• Page excerpt
Content starts
The Godfather theme song is just as memorable as the movie. Once you’ve seen this movie, within three seconds of hearing the song you can identify the movie and the feelings you felt when you watched it. When I hear the song, it reminds me of how much I love this movie. This movie is amazing. Not only does the American Film Institute list it as the #2 greatest movie of all time, but also the music is just as amazing. Nino Rota, the composer, won several Oscars for the music in this film as well as The Godfather Part II. The song and its variation of instruments convey specific emotions that Nino Rota wanted you to feel. This song can make you feel sympathetic for the Don or thrilled by his revenge. This soundtrack easily earns three out of three tickets.
The scene where Michael Corleone goes to visit is father at the hospital is the turning point of the movie. Though the scene seems nonessential to the plot of the movie at the time, the music sets the tone for how important this scene really is. Majority of The Godfather is strictly dialogue and through the movie several minutes can pass before any music is played. There are defined musical themes for the characters. The song most associated with Don Corleone is The Godfather theme song. The song sounds like an Italian folk melody but is unique to The Godfather trilogy; it also alludes to the fact that this is a Sicilian family. What is unique about this particular theme song is the fact that is played differently throughout the movie. In times of happiness it is played by trumpets, making it to sound like an elegant waltz. But, in moments of horror like when the movie producer wakes up with a horse head in his bed, the song sounds like a distorted carousel tune. This famous tune is so versatile in this movie but always represents the association of Don Corleone. In Understanding Movies, Giannetti explains the goal of this: “Characterization can be suggested through musical motifs” (Giannetti 216). By giving the Don and Michael their own musical motifs, it helps define their characters.
Content ends
• About this task
Carry the review of The Godfather's music forward with one more paragraph in the same style, starting after its last sentence.

• Information provided
Content starts
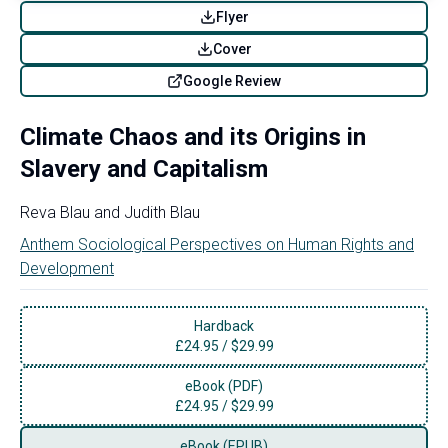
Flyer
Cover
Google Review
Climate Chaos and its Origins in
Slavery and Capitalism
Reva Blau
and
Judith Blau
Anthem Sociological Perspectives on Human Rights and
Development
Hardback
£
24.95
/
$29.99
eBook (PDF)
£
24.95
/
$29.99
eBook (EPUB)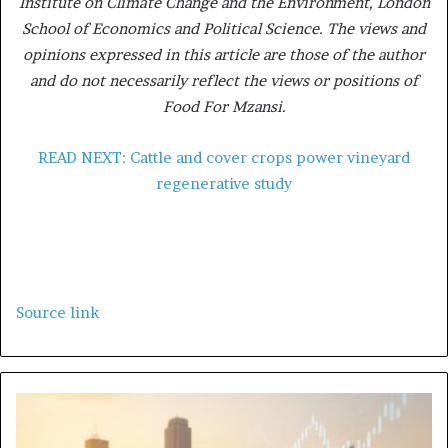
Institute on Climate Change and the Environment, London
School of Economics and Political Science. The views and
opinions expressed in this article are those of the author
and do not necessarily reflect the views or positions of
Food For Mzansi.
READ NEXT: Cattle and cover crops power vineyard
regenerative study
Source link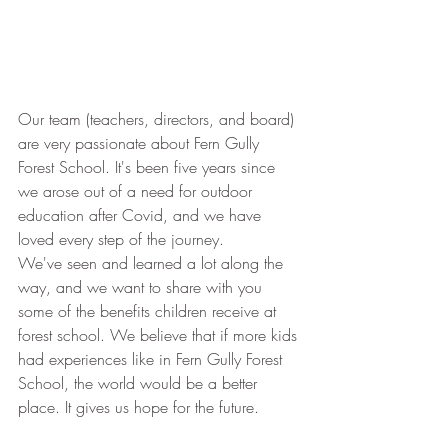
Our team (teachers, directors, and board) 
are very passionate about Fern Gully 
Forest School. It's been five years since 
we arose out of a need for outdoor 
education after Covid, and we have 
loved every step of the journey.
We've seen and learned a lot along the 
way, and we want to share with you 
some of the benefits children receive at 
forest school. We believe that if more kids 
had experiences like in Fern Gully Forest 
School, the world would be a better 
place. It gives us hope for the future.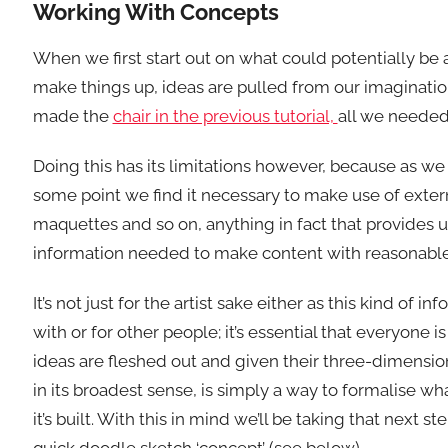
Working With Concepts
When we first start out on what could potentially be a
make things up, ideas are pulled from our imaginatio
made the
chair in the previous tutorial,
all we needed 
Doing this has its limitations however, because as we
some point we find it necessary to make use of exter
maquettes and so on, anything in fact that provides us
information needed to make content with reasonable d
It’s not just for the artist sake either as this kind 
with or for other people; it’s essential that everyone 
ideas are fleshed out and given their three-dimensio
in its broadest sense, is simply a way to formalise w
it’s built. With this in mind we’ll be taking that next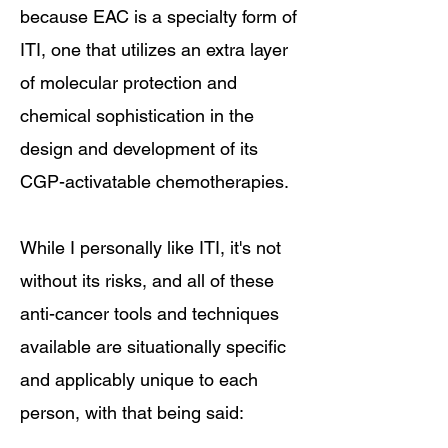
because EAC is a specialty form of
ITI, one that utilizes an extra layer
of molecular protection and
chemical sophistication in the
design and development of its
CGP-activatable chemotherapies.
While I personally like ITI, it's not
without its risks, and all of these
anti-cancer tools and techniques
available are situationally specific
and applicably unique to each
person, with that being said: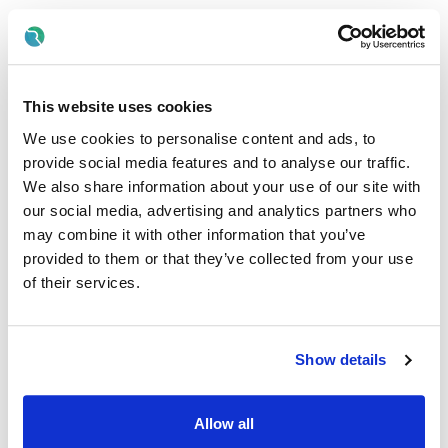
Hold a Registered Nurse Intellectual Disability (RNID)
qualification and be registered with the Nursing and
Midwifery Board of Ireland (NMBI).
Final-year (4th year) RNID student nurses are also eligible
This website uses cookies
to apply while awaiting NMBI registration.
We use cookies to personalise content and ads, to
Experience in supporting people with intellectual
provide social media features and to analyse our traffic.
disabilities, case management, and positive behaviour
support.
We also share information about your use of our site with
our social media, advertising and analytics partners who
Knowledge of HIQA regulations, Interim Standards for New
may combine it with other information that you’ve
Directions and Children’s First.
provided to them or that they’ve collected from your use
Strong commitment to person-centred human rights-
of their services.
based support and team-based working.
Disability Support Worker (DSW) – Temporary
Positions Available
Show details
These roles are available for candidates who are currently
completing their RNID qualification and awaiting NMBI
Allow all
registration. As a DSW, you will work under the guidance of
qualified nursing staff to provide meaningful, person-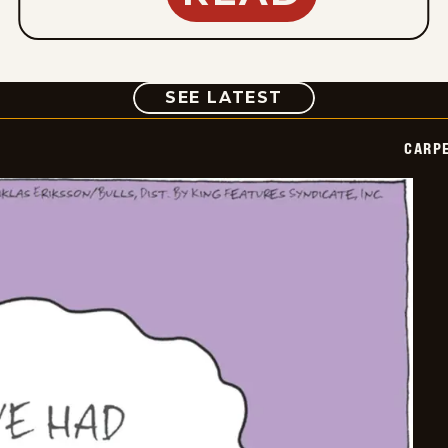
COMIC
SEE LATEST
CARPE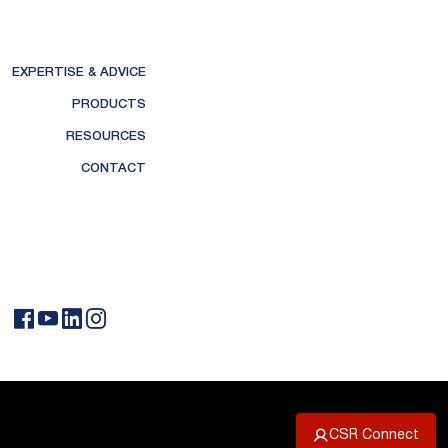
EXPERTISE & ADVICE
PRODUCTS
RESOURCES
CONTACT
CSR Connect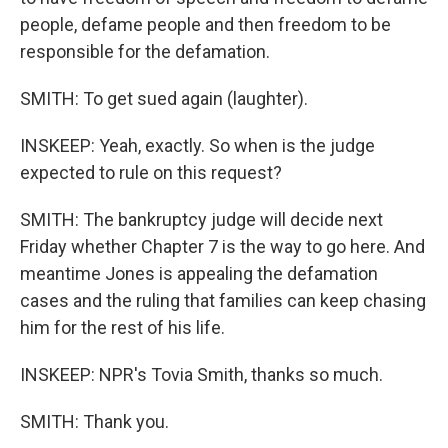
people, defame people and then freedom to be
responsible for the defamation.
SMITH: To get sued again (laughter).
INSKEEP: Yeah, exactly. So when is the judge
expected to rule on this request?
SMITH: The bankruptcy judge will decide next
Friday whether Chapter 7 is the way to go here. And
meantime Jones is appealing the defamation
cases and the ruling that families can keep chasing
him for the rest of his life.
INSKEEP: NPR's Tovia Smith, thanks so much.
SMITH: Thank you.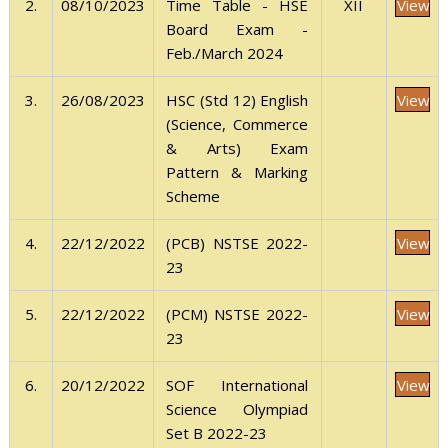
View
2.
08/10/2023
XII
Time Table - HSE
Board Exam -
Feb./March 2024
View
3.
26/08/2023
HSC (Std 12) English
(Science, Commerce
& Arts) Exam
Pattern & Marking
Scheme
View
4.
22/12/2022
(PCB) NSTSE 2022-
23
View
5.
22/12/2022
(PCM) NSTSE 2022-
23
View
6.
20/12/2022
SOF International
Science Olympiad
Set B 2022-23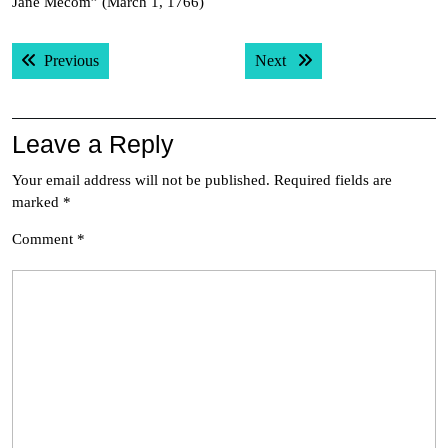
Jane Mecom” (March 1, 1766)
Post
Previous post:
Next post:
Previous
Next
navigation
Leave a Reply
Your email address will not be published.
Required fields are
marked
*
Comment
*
Content ends
Content starts
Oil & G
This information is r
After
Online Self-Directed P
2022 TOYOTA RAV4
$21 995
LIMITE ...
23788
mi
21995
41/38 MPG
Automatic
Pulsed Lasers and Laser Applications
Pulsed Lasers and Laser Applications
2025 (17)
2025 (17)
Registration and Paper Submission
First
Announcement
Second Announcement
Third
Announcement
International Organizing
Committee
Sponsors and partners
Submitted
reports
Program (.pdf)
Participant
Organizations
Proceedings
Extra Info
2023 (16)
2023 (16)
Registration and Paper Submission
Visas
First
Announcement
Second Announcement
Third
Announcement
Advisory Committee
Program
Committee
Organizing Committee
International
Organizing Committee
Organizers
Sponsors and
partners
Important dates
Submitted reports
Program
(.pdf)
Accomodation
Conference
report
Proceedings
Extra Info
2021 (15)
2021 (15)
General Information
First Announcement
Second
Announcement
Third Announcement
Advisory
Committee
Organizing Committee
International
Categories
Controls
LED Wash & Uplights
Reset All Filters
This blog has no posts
Content ends
Content starts
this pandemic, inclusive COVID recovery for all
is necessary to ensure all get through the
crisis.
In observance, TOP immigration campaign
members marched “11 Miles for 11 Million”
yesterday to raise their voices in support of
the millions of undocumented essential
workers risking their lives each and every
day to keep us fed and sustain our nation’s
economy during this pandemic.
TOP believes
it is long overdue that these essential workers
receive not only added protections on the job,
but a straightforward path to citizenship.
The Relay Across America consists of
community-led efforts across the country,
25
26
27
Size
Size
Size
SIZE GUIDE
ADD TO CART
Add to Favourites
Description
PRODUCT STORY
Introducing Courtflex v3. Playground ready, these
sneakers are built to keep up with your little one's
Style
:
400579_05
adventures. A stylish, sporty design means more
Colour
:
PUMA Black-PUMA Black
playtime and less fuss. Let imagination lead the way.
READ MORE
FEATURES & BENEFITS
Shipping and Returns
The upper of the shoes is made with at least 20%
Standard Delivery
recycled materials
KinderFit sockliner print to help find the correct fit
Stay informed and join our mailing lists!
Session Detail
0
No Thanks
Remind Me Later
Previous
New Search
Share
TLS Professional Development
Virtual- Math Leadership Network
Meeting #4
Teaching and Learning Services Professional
Content ends
• Task response
At the beginning of the movie, it is known that Michael Corleone, the son of Don Vito Corleone, wants no part of the family business. After an assassination attempt on his father, Michael goes to visit him in the hospital. When he enters the hospital he sees his father was left unattended. The orchestra and piano play a tension-building tune that puts viewers on edge. With the music and Michael’s concerned conversation with the nurse, it seems that another assassination attempt is imminent. As Michael rushes to move his father to a hidden room, his theme music is playing as well as the tension building music. The music affects the pathos in this film and immediately connects Michael Corleone’s emotions to the audience’s. There is a point of time where no music is played while Michael talks with his father. He simply tells him that he “is with him.” After Michael speaks, The Godfather theme music is played. The timing of this song indicates that Michael has decided to join the family business. Had The Godfather theme song not been played, this conversation would seem like a normal conversation between father and son. The timing also foreshadows that this theme song will eventually be used to represent Michael, the new Don. The importance of this conversation is highlighted by the meaningful Godfather theme song. In Everything’s an Argument, Lunsford correctly states, “You may sometimes want to use emotions to connect with readers to assure them that you understand their experiences. Such a bridge is especially important when you’re writing about matters that readers regard as sensitive” (Lunsford 33). In this scene, the music is a bridge connecting the actors’ emotions to the audience’s emotions.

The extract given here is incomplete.